Nous avons pourtant tous en tête la promptitude de ces mêmes autorités à dénoncer les violences des gilets jaunes et autres représentants de la société civile lorsqu’ils exerçaient leur droit constitutionnel à manifester en dénonçant une politique qui leur semblait profondément inique.

Le malaise est donc sérieux et profond pour notre société car cela fait des années que la force publique est instrumentalisée par les gouvernements français successifs violant ainsi l’article 12 de la déclaration des droits de l’Homme et du citoyen, partie de notre constitution, qui précise que la force publique doit être au service de tous.

« Circulez il n’y a rien à voir » était la réponse quasi systématique des organes dépendants du ministère de l’intérieur – IGPN, IGGN – ainsi que de la justice française lorsque les victimes avaient le courage de porter plainte. Pressions faites sur les plaignants, absence de transparence dans les enquêtes, temps outrageusement long de l’instruction, expertises douteuses, témoins non entendus, sursis ou relaxes… au regard du peu de condamnations des représentants de l’ordre, tout porte à croire que rien ne changera jamais ! Abdelhakim Ajimi, Maxime Beux, Zyed Benna et Bouna Traore, Mahdi Bouhalouane, Cédric Chouviat, John David, Lamine Dieng, Aboubakar Fofana, Rémi Fraisse, Salif Kamaté, Geneviève Legay, Loïc Louise, Mamadou Marega, Fatimata M’Baye, Sylvain Mendy, Oili Nassuir, Serge Partouche, Zineb Redouane, Lamba Soukouna, d’Abou Bakari Tandia, Laurent Théron, Geoffrey Tidjani, Adama Traore, Verrelle Mickaël… Une liste de victimes de l’usage des grenades de désencerclement, du Flashball, du pliage, du Taser  qui ne représentent qu’une infime partie de l’iceberg car beaucoup d’entre elles ne portent pas plainte[1].

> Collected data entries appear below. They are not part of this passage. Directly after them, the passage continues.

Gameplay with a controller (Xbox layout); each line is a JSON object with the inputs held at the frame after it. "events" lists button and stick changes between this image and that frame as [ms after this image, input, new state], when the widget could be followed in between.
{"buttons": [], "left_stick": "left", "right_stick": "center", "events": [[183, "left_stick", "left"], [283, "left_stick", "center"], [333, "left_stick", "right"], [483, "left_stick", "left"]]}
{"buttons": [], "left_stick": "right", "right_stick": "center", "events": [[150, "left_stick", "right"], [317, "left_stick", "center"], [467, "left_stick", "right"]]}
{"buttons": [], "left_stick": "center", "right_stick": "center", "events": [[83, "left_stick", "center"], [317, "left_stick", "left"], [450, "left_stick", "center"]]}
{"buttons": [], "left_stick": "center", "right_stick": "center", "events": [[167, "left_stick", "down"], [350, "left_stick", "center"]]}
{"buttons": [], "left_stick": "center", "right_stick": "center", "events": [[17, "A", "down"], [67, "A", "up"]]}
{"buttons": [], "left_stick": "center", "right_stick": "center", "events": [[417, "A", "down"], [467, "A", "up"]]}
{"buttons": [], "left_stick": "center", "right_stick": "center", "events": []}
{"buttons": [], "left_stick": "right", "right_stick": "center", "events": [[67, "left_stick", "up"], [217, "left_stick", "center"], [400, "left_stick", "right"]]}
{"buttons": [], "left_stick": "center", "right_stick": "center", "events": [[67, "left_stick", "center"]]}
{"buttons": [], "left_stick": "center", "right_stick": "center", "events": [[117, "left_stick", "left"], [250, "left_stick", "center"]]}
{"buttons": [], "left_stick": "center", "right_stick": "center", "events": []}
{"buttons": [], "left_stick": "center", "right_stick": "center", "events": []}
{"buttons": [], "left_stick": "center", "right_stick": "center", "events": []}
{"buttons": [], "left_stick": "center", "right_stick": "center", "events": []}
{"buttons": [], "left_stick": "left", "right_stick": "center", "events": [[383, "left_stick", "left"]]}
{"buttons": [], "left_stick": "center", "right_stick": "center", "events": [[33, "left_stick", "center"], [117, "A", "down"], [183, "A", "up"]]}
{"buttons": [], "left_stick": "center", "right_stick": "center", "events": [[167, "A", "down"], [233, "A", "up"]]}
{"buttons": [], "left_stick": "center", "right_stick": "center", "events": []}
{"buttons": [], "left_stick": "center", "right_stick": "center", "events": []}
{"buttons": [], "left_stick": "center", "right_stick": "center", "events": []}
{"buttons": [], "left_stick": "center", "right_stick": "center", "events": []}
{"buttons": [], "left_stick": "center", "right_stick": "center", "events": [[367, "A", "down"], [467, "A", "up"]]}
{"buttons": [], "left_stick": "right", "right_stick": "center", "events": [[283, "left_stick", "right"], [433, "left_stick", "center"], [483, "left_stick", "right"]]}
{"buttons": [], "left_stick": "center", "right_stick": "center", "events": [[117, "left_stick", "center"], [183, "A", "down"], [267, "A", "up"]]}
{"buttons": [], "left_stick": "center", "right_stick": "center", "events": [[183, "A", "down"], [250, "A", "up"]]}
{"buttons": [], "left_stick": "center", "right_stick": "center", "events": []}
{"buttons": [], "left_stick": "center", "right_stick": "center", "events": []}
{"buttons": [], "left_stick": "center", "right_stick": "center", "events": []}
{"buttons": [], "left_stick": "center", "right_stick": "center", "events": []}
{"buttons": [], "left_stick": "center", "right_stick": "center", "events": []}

Paradoxalement ce sont les images de la mort de George Floyd qui ont donné du courage aux citoyen·ne·s en France pour que ces violences cessent. C’est aussi aux États-Unis, jusque devant la Maison Blanche,  que le mouvement a pris de l’ampleur avant d’être suivi dans le monde. Mais c’est en France qu’un préfet, Didier Lallemend interdit une manifestation et où un Parlementaire, Christian Jacob[2], déclare que les violences policières n’existent pas. Il est vrai que longtemps les politiques au pouvoir ont distillé un langage subliminal à l’égard des forces de l’ordre : « vous défendez le pouvoir et nous fermons les yeux sur les moyens employés ». La tentative de Pierre Joxe ministre de l’Intérieur de lancer une réflexion au-delà des partis sur le rôle des forces de l’ordre avait fait long feu et les policiers et gendarmes qui souhaitent faire leur travail dans le cadre du Code de déontologie de la Police nationale et de la Gendarmerie nationale sont marginalisés non seulement par les extrémistes, mais aussi par les politiques prisonniers de ce pacte avec le diable.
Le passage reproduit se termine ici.